Office inventories take a hit as concerns over omicron variants add to growing demand slowdown

Pedestrians walk past commercial real estate in Manhattan.

Michael Nagle | Bloomberg | Getty Images

Shares of the nation’s largest office REITs fell further on Tuesday as the office market faces new concerns over the Omicron variant of Covid. This comes on top of a further cooling in demand for office space, which had improved significantly in the first half of this year, with vaccinations against Covid19 promising a safe return to work.

Shares of the largest office real estate investment firms, like Boston Properties, SL Green, Douglas Emmett and Alexandria Real Estate Equities, all fell sharply on Friday, when word of the variant spread, and have yet to recovered. These shares had risen by around 25% since the start of the year.

The S&P 500 also fell on Tuesday, down more than 1.5% in morning trading.

New office demand fell in October to the lowest rate since the first quarter of this year, according to a new report from VTS, a commercial real estate asset management company. This is the second consecutive monthly decline. Since peaking in August this year, demand is now down 30% nationwide.

VTS tracks new tenant office visits, in person and virtually, in major US markets as an indicator of upcoming office rental activity.

Demand for new office space had increased from the low in June 2020. It had increased by 444% in August of this year. The growth in demand was likely due to a more optimistic return-to-work scenario, as cases of Covid19 decline and vaccinations ramp up. But new concerns are turning the trend upside down.

“As we move past 18 months since the start of the pandemic, employers and employees have largely adapted to a new way of working and in many cases that means permanent remote or semi-remote work. “said Nick Romito, CEO of VTS.” The longer we stay in limbo – the place where, even with vaccines and better Covid-19 treatments, there is still trepidation about return to work – the more likely it is that we will have a permanent loss in demand for office space and possibly a new normal. Time is not on the side of renting office space.
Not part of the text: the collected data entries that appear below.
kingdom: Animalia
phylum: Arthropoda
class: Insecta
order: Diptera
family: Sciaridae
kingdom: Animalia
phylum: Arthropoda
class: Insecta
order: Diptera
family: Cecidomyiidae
While all major markets saw lower demand, Los Angeles, San Francisco, Boston and Seattle had the worst. On the other hand, New York, Chicago and Washington, DC, saw new demand drop 10% or less in October. The differences between these markets are likely due to their strength before the pandemic (DC and New York were extremely strong), as well as the prevalence of companies with user-friendly remote work environments.
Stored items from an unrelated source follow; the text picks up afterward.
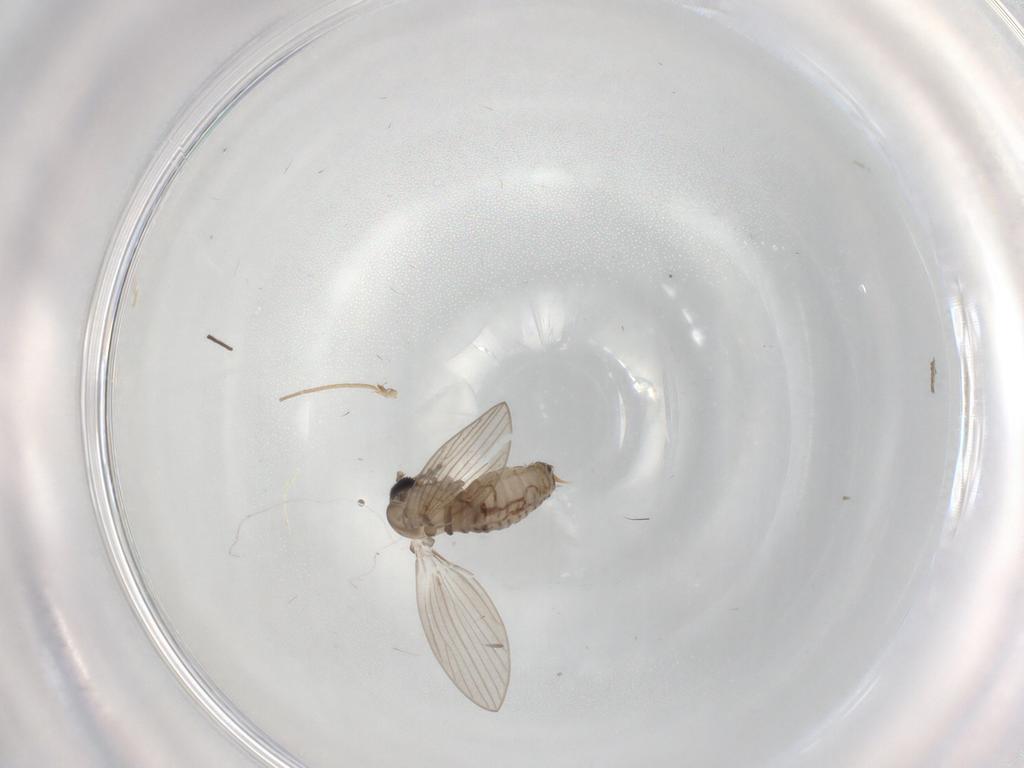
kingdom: Animalia
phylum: Arthropoda
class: Insecta
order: Diptera
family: Psychodidae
Demand also varies depending on the type of property. This is not taken into account in the national table.

“The divergence between the premium desktop and the generic desktop is accelerating,” said Alexander Goldfarb, senior research analyst at Piper Sandler. “The bulk of leasing occurs in new construction and buildings that have been heavily renovated recently. The losers are ordinary office towers. Covid has accelerated this trend.”

Goldfarb said he was less concerned with the variant and more with competition between companies for a quality workforce.
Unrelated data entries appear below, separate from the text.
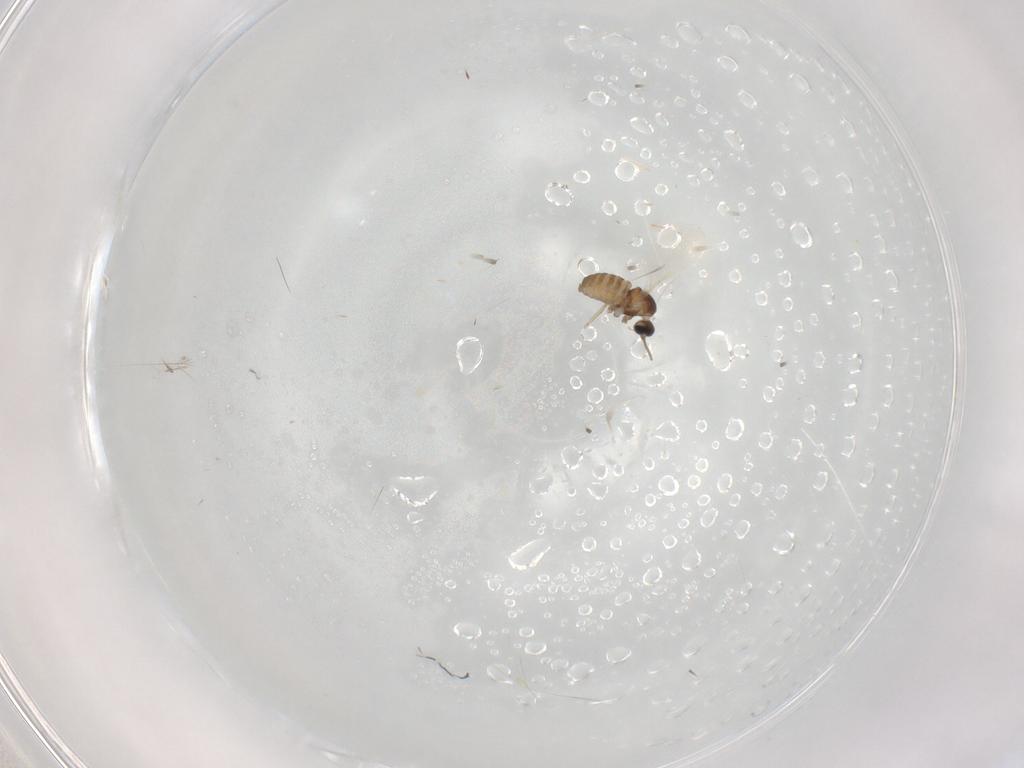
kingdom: Animalia
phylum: Arthropoda
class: Insecta
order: Diptera
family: Cecidomyiidae
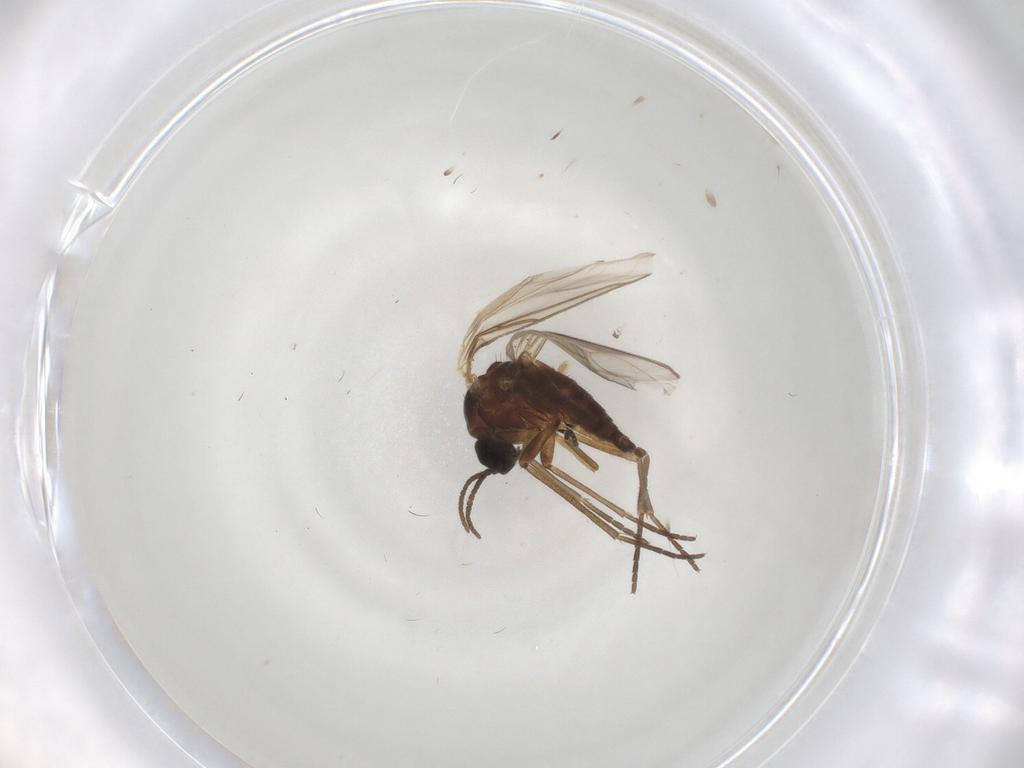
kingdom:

“The big problem for these companies is the big resignation. Companies are reluctant to force a return to power if they feel their employees can quit and go to another company,” Goldfarb said.

Businesses can use the latest variant to push back the return to office space, he argues, but office fundamentals are still favorable.

“Our concern on the REIT side is that the bureau is going to be a repeat of the retail business during the Amazon crisis a few years ago. Equity performance is pulling away from fundamentals,” he said.